Con questa premessa, sono già stati sospesi 13 miliardi di euro di mutui agli italiani, che hanno permesso a circa 40mila imprese di poter tirare, almeno momentaneamente, un sospiro di sollievo. Ma siccome non è tutto oro quello che luccica, è opportuno conoscere i retroscena di questa sospensione.

Innanzi tutto è importante sapere come si può rientrare in queste categorie di imprese e famiglie agevolate. In primis, come ci si poteva aspettare, è richiesto che l’azienda sia una “valida pagante”, nel senso che non sia stata precedentemente etichettata tra i “cattivi pagatori” per via di scadenze non rispettate per un periodo di oltre tre mesi. Quindi è necessario detenere una buona posizione in ambito debitorio per far parte delle imprese considerate idonee per far parte di questo progetto. Già a questo punto non sembra più un aiuto valido al 100% e sanatorio per tutti. Ad ogni modo è normale che, in questo tipo di situazioni, ci siano dei requisiti da possedere che permettano all’istituto di credito di mantenersi il più possibile in una zona di comfort e tutelarsi.

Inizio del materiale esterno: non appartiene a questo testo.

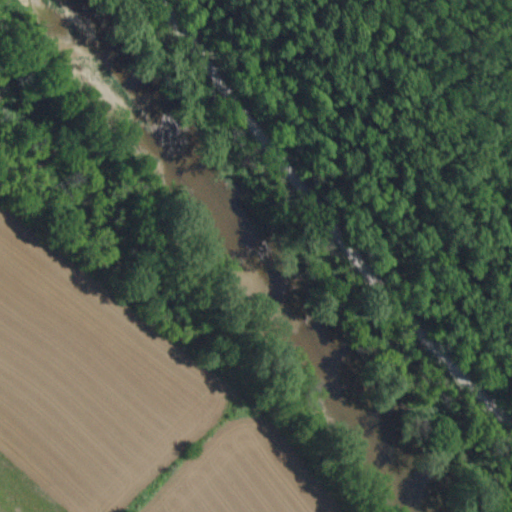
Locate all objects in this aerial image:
road: (313, 229)
river: (240, 257)
crop: (118, 401)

Per quanto concerne la sospensione dei mutui ai privati e famiglie, probabilmente ci saranno delle nuove condizioni che si baseranno su quelle in vigore dall’aprile 2013. In queste ultime era prevista già una sospensione per casistiche speciali e disarmanti, come il licenziamento o la perdita di un coniuge. Perciò non è poi così semplice rientrare neanche in questa categoria di famiglie agevolate, pur sapendo che i nuclei familiari completi italiani in difficoltà sono molti pur essendo provvisti di lavoro.

Lasciando da parte i requisiti, è opportuno anche tornare al fatto che la sospensione non prevede un completo annullamento dei rimborsi, ma prevede comunque l’obbligo di continuare a saldare l’ammontare degli interessi per tutta la durata del congelamento dei rimborsi del capitale. Questi interessi, purtroppo, non diminuiranno di certo, anche perché gli importi verranno calcolati basandosi su tutto il debito rimanente, e non su quello relativo alle rate che sono momentaneamente sospese. I costi per privati e aziende sono perciò destinati ad aumentare in caso di sospensione, e ciò che sembrava un sollievo, non è poi così tanto confortante al 100%.

Tuttavia ancora non sono ben chiare le condizioni entro il quale sarà possibile sospendere i pagamenti delle rate: si potrà scegliere un determinato periodo di tempo, o si dovrà accettare necessariamente una sospensione con la durata di tre anni?

Sicuramente potremo assistere a nuovi sviluppi ed avere altre delucidazioni, ma l’importante è non agire senza avere in mano tutta la documentazione e averla studiata in tutta la sua lunghezza. Questo ci permetterà di non commettere errori e di non ricadere in una scelta che ci potrà davvero debilitare con un eccessivo ammontare di interessi.